Yaitu, sebagai garda terdepan mewakili masyarakat untuk mewujudkan cita-cita keterbukaan dalam pemilihan kepala daerah secara langsung. KPU dan Bawaslu harus memformulasikan, keterlibatan masyarakat dalam seluruh rangkaian tahapan penyelenggaraan pilkada tersebut.

Karena itu, KPU sebagai penanggungjawab akhir pelaksanaan pilkada, dan Bawaslu sebagai penanggungjawab akhir pelaksanaan pengawasan pilkada, sejak sebelum tahapan mencoba membangun keterlibatan masyarakat. Salah satunya, KPU dan Bawaslu sudah membangun sistem keterbukaan informasi publik. Di mana seluruh kegiatan kedua lembaga ini bisa diakses dan diikuti oleh publik atau masyarakat.

Hal ini sesuai kehendak reformasi, dimana kelahiran lembaga penyelenggara pemilu yaitu KPU dan Bawaslu sebagai penjelmaan civil society. Bentuknya berupa keterlibatan masyarakat/publik yang lebih besar lagi dibanding era sebelumnya.

Untuk mewujudkan keterlibatan masyarakat ini, terutama di KPU menyediakan sejumlah data informasi melalui Pusat Pelayanan Informasi Publik (PPID). KPU juga Mengaktifkan seluruh website untuk menginformasikan setiap tahapan pilkada.

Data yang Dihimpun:
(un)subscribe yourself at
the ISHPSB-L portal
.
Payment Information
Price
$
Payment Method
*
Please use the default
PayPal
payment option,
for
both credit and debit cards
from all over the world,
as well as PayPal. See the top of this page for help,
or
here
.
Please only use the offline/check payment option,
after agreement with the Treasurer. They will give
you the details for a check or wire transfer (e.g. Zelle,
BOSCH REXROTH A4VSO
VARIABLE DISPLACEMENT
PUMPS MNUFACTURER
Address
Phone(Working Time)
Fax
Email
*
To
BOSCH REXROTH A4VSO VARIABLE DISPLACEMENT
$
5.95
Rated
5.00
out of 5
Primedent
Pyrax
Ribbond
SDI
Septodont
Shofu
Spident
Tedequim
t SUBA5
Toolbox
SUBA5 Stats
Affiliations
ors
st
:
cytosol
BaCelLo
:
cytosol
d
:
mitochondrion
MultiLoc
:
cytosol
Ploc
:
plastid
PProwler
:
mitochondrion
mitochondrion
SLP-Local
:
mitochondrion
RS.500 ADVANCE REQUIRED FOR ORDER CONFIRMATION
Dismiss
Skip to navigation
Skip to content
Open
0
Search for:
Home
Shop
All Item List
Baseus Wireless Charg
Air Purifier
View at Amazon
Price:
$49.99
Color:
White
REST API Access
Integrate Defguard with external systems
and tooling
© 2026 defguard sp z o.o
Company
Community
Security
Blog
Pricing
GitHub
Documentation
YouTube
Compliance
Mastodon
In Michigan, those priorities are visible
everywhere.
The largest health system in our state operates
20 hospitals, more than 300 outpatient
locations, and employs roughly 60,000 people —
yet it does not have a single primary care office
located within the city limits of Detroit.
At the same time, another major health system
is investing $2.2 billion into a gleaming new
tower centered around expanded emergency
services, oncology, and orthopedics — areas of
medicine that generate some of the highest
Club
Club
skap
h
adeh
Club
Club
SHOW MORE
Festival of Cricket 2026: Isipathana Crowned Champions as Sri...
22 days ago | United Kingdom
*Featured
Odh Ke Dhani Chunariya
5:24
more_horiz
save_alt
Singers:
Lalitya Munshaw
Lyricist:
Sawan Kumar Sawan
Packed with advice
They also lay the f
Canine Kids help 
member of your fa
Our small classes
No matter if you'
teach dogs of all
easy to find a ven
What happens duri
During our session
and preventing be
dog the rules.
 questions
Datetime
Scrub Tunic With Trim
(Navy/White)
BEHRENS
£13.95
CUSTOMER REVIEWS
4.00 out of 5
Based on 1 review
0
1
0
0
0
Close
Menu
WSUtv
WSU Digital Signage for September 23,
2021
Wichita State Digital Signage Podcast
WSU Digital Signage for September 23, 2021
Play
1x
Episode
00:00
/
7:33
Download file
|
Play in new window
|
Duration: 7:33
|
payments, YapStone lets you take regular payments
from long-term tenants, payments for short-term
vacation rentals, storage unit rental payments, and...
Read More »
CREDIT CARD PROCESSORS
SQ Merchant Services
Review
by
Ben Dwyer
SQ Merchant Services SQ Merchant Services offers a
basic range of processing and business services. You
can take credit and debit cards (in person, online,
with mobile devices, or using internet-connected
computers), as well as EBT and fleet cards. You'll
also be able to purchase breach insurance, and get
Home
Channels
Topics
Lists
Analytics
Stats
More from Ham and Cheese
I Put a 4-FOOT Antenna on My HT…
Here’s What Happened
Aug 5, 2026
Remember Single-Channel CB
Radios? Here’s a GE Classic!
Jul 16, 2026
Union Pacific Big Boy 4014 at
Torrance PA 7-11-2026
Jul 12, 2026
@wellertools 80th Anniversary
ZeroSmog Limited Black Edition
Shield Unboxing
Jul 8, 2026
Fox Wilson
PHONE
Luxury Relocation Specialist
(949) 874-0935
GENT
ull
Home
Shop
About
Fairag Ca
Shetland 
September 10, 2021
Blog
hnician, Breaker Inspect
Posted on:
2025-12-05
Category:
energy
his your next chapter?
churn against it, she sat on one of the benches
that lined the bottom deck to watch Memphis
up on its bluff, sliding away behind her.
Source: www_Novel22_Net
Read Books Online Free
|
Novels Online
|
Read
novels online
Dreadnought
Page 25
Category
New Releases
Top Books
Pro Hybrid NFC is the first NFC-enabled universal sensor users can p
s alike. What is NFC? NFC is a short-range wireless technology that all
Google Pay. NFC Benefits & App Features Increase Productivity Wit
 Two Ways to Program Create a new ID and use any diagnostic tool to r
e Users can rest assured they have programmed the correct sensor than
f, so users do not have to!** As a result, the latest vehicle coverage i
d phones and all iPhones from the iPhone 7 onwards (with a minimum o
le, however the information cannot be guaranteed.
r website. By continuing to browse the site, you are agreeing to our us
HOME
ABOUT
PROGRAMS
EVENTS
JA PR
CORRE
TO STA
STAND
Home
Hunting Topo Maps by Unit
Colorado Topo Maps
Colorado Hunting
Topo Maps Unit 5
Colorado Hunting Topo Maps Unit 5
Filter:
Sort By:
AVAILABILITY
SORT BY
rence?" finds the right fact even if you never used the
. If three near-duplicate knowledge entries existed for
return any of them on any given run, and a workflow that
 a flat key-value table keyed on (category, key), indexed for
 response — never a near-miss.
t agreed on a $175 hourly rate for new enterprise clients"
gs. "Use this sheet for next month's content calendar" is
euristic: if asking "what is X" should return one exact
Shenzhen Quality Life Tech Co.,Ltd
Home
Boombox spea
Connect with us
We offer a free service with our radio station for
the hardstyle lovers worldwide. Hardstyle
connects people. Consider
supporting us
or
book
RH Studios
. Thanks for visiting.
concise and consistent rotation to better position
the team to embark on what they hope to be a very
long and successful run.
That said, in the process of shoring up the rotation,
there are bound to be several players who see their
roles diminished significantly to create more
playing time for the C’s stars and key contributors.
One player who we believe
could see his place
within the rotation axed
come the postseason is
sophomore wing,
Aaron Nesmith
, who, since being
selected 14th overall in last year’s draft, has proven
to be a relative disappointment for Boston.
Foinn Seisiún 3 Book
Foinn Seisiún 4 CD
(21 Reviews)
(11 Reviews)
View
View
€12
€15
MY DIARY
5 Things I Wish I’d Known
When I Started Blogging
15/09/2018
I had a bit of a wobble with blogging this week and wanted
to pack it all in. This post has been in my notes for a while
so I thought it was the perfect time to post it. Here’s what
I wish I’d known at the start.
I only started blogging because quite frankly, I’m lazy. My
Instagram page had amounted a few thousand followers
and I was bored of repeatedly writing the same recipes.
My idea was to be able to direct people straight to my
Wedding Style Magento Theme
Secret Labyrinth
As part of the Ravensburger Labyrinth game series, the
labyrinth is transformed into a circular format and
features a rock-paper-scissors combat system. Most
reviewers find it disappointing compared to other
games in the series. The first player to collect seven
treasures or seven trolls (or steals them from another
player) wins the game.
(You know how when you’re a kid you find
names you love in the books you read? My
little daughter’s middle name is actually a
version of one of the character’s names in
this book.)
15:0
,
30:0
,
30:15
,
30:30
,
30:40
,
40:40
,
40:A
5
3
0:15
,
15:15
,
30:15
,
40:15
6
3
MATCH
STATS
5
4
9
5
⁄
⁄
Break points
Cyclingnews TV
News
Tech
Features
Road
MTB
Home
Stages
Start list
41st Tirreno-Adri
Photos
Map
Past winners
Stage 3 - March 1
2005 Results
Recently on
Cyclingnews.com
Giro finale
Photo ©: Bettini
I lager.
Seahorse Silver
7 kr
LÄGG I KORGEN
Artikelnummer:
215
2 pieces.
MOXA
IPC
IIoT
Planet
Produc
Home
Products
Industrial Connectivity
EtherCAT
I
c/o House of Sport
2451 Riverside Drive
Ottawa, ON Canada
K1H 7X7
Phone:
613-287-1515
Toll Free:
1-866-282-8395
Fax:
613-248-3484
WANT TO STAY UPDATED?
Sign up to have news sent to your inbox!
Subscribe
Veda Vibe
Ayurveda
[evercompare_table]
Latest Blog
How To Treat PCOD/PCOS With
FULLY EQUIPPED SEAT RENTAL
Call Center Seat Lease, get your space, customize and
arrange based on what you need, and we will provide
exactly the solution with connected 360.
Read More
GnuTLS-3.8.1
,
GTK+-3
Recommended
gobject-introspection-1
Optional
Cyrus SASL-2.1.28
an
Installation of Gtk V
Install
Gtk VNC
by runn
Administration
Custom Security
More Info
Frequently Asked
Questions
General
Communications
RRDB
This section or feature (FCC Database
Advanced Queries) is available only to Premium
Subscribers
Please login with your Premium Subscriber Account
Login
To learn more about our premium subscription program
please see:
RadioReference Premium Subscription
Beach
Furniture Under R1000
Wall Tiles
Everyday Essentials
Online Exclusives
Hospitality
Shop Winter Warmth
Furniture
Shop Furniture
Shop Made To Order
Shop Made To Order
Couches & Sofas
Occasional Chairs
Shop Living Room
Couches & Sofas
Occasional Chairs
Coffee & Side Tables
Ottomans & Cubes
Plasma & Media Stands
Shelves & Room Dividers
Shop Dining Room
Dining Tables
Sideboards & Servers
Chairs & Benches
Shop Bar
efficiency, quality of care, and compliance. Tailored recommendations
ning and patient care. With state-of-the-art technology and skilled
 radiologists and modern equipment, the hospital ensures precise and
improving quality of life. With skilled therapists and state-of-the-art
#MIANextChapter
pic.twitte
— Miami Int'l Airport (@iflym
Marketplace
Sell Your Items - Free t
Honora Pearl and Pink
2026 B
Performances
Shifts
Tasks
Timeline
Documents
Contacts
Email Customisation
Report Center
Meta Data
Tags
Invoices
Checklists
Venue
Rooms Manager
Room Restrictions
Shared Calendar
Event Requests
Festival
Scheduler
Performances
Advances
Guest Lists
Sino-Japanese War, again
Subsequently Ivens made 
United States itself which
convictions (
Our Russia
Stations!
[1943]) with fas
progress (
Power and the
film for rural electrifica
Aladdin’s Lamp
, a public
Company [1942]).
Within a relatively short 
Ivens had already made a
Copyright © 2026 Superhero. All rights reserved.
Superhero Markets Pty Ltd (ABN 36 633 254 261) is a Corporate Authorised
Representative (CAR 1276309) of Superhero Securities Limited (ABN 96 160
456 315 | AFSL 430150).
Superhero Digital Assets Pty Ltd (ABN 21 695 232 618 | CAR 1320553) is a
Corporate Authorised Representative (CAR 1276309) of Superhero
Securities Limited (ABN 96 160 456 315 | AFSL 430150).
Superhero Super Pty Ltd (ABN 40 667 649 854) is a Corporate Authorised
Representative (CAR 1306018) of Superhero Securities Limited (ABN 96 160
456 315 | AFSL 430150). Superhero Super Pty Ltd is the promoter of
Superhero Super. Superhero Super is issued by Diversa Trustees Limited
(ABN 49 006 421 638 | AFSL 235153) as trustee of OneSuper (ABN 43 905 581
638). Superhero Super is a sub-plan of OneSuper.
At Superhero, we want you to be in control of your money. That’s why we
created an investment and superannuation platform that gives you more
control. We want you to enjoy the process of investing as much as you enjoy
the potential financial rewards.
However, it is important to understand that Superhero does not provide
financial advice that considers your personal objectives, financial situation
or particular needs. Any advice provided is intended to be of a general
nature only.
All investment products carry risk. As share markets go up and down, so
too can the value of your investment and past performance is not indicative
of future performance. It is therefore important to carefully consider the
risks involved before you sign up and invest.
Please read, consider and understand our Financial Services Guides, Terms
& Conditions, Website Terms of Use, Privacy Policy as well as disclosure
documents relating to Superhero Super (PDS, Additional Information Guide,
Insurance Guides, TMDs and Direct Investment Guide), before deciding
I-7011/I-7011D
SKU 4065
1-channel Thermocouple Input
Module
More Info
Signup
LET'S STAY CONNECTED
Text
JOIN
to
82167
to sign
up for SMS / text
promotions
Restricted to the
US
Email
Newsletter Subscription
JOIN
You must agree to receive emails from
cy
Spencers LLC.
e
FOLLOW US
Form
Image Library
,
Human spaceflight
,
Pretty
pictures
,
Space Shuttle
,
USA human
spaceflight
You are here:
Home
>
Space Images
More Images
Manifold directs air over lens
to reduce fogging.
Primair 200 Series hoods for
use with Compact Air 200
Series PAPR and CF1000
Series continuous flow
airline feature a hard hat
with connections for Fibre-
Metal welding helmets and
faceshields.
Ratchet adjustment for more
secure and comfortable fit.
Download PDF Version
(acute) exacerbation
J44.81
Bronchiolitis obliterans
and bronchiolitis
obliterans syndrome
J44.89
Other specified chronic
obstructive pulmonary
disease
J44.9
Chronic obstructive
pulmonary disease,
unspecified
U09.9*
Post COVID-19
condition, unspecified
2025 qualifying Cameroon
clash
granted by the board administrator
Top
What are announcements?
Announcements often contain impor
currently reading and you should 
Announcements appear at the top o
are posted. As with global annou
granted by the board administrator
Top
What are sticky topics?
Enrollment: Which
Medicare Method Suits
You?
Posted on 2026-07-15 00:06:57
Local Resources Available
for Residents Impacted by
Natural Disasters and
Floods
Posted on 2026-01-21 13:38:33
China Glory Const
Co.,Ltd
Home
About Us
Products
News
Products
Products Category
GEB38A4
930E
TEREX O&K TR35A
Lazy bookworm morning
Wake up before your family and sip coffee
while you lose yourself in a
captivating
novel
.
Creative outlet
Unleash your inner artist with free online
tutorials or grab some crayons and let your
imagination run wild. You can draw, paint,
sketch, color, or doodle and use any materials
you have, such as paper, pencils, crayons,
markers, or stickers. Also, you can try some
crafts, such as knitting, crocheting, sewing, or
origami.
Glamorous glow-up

Petunjuk Pengerjaan —
1. Salin kata demi kata bagian bacaan tentang pilkada, dimulai dari kata-kata yang memuat "Karena itu, KPU" dan berhenti setelah "setiap tahapan pilkada.".
2. Jawab pertanyaan berikut berdasarkan bacaan tentang pilkada:
(a) Lembaga mana yang disebut sebagai penanggung jawab akhir pelaksanaan pengawasan pilkada?
(b) Melalui apa KPU menyediakan sejumlah data informasi?
(c) Kelahiran KPU dan Bawaslu disebut sebagai penjelmaan dari apa?
Kerjakan hanya berdasarkan bacaan, tanpa merujuk ke daftar.

Jawaban Tugas —
1.
Karena itu, KPU sebagai penanggungjawab akhir pelaksanaan pilkada, dan Bawaslu sebagai penanggungjawab akhir pelaksanaan pengawasan pilkada, sejak sebelum tahapan mencoba membangun keterlibatan masyarakat. Salah satunya, KPU dan Bawaslu sudah membangun sistem keterbukaan informasi publik. Di mana seluruh kegiatan kedua lembaga ini bisa diakses dan diikuti oleh publik atau masyarakat.

Hal ini sesuai kehendak reformasi, dimana kelahiran lembaga penyelenggara pemilu yaitu KPU dan Bawaslu sebagai penjelmaan civil society. Bentuknya berupa keterlibatan masyarakat/publik yang lebih besar lagi dibanding era sebelumnya.

Untuk mewujudkan keterlibatan masyarakat ini, terutama di KPU menyediakan sejumlah data informasi melalui Pusat Pelayanan Informasi Publik (PPID). KPU juga Mengaktifkan seluruh website untuk menginformasikan setiap tahapan pilkada.

2.
(a) Bawaslu.
(b) Melalui Pusat Pelayanan Informasi Publik (PPID).
(c) Civil society.